* About this exercise *
Reproduce the records below exactly as they appear, omitting any pictures they contain.

[Intrinsic camera parameters]
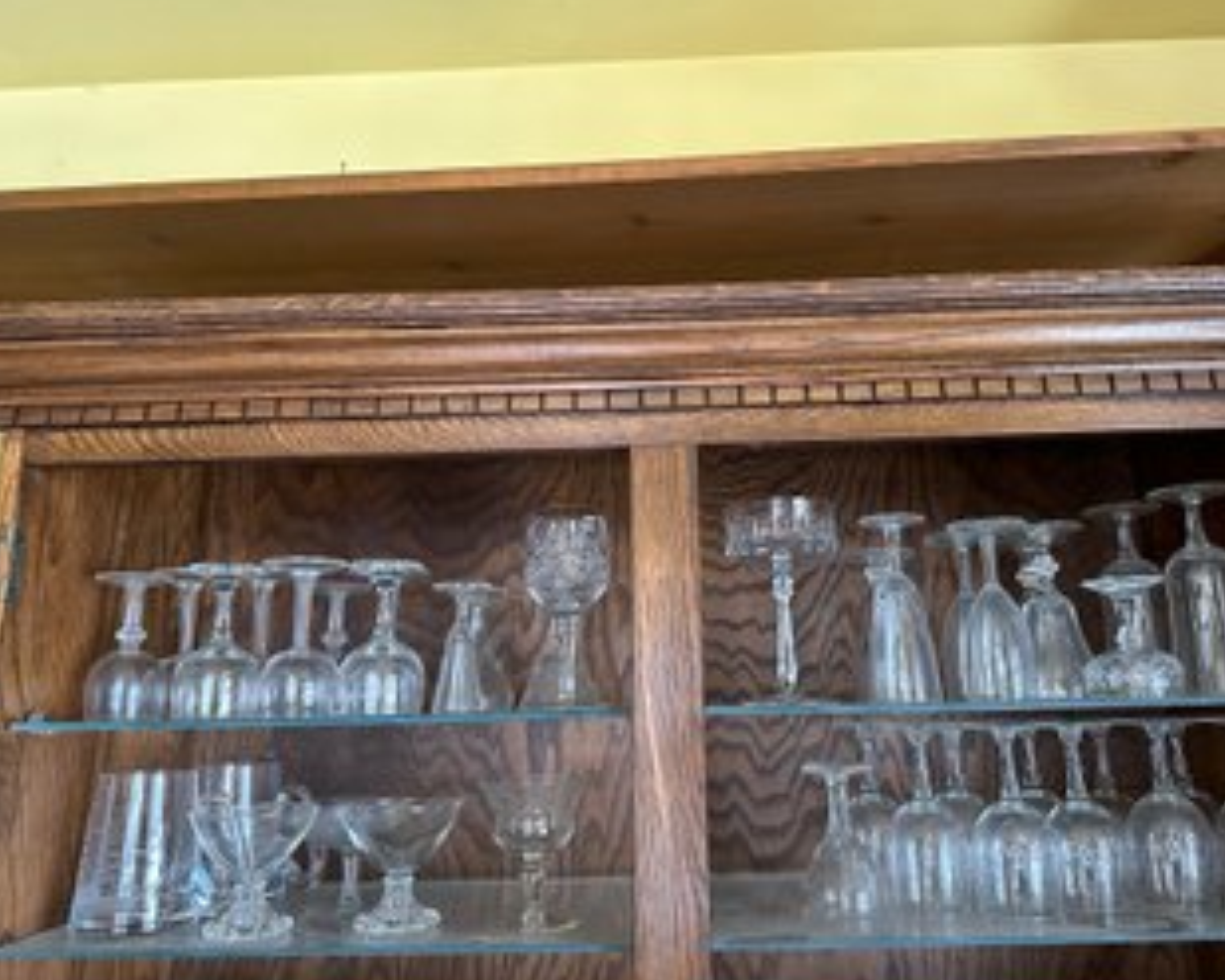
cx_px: 668
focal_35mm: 26
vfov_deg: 54.9
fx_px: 942
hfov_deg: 65.9
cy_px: 486
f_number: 1.78
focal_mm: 6.86
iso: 250
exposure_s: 1/60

* Your response *
cx_px: 668
focal_35mm: 26
vfov_deg: 54.9
fx_px: 942
hfov_deg: 65.9
cy_px: 486
f_number: 1.78
focal_mm: 6.86
iso: 250
exposure_s: 1/60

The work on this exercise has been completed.